### Set task
Copy every line of the records below exactly as it appears, keeping the same order.

[BEGIN Available data]

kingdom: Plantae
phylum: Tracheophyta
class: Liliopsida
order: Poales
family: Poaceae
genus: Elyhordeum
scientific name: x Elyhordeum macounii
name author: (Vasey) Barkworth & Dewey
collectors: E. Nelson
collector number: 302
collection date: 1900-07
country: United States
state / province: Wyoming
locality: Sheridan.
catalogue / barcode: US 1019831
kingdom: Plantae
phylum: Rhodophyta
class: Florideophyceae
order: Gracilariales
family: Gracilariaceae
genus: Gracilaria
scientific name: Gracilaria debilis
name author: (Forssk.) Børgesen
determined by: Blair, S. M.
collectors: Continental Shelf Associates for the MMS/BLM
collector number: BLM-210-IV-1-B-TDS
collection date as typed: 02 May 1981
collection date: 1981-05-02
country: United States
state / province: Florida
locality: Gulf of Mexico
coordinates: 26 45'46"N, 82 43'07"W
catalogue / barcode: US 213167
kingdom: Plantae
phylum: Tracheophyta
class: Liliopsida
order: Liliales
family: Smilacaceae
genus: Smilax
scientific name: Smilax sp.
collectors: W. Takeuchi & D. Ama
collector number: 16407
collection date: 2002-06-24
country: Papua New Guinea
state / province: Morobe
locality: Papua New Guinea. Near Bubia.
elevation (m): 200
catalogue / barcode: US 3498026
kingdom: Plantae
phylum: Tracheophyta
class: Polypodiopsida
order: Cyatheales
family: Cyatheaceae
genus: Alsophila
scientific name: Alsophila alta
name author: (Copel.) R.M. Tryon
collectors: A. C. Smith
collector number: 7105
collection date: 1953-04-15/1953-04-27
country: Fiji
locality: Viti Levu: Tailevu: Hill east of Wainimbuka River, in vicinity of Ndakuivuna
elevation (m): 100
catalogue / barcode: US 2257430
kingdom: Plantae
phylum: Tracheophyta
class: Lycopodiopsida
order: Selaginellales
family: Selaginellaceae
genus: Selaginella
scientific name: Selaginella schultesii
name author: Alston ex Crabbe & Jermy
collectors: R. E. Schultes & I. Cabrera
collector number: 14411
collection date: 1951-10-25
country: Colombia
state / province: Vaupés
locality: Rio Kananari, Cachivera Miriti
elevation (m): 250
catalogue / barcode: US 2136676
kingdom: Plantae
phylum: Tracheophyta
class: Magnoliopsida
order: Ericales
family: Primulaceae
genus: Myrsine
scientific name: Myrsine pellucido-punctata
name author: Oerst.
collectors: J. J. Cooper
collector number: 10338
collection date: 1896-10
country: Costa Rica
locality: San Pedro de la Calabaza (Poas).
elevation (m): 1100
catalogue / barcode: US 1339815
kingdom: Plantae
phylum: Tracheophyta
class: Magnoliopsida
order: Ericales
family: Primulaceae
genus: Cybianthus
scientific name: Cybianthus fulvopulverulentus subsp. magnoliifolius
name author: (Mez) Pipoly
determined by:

[END Available data]

### Answer in full
kingdom: Plantae
phylum: Tracheophyta
class: Liliopsida
order: Poales
family: Poaceae
genus: Elyhordeum
scientific name: x Elyhordeum macounii
name author: (Vasey) Barkworth & Dewey
collectors: E. Nelson
collector number: 302
collection date: 1900-07
country: United States
state / province: Wyoming
locality: Sheridan.
catalogue / barcode: US 1019831
kingdom: Plantae
phylum: Rhodophyta
class: Florideophyceae
order: Gracilariales
family: Gracilariaceae
genus: Gracilaria
scientific name: Gracilaria debilis
name author: (Forssk.) Børgesen
determined by: Blair, S. M.
collectors: Continental Shelf Associates for the MMS/BLM
collector number: BLM-210-IV-1-B-TDS
collection date as typed: 02 May 1981
collection date: 1981-05-02
country: United States
state / province: Florida
locality: Gulf of Mexico
coordinates: 26 45'46"N, 82 43'07"W
catalogue / barcode: US 213167
kingdom: Plantae
phylum: Tracheophyta
class: Liliopsida
order: Liliales
family: Smilacaceae
genus: Smilax
scientific name: Smilax sp.
collectors: W. Takeuchi & D. Ama
collector number: 16407
collection date: 2002-06-24
country: Papua New Guinea
state / province: Morobe
locality: Papua New Guinea. Near Bubia.
elevation (m): 200
catalogue / barcode: US 3498026
kingdom: Plantae
phylum: Tracheophyta
class: Polypodiopsida
order: Cyatheales
family: Cyatheaceae
genus: Alsophila
scientific name: Alsophila alta
name author: (Copel.) R.M. Tryon
collectors: A. C. Smith
collector number: 7105
collection date: 1953-04-15/1953-04-27
country: Fiji
locality: Viti Levu: Tailevu: Hill east of Wainimbuka River, in vicinity of Ndakuivuna
elevation (m): 100
catalogue / barcode: US 2257430
kingdom: Plantae
phylum: Tracheophyta
class: Lycopodiopsida
order: Selaginellales
family: Selaginellaceae
genus: Selaginella
scientific name: Selaginella schultesii
name author: Alston ex Crabbe & Jermy
collectors: R. E. Schultes & I. Cabrera
collector number: 14411
collection date: 1951-10-25
country: Colombia
state / province: Vaupés
locality: Rio Kananari, Cachivera Miriti
elevation (m): 250
catalogue / barcode: US 2136676
kingdom: Plantae
phylum: Tracheophyta
class: Magnoliopsida
order: Ericales
family: Primulaceae
genus: Myrsine
scientific name: Myrsine pellucido-punctata
name author: Oerst.
collectors: J. J. Cooper
collector number: 10338
collection date: 1896-10
country: Costa Rica
locality: San Pedro de la Calabaza (Poas).
elevation (m): 1100
catalogue / barcode: US 1339815
kingdom: Plantae
phylum: Tracheophyta
class: Magnoliopsida
order: Ericales
family: Primulaceae
genus: Cybianthus
scientific name: Cybianthus fulvopulverulentus subsp. magnoliifolius
name author: (Mez) Pipoly
determined by:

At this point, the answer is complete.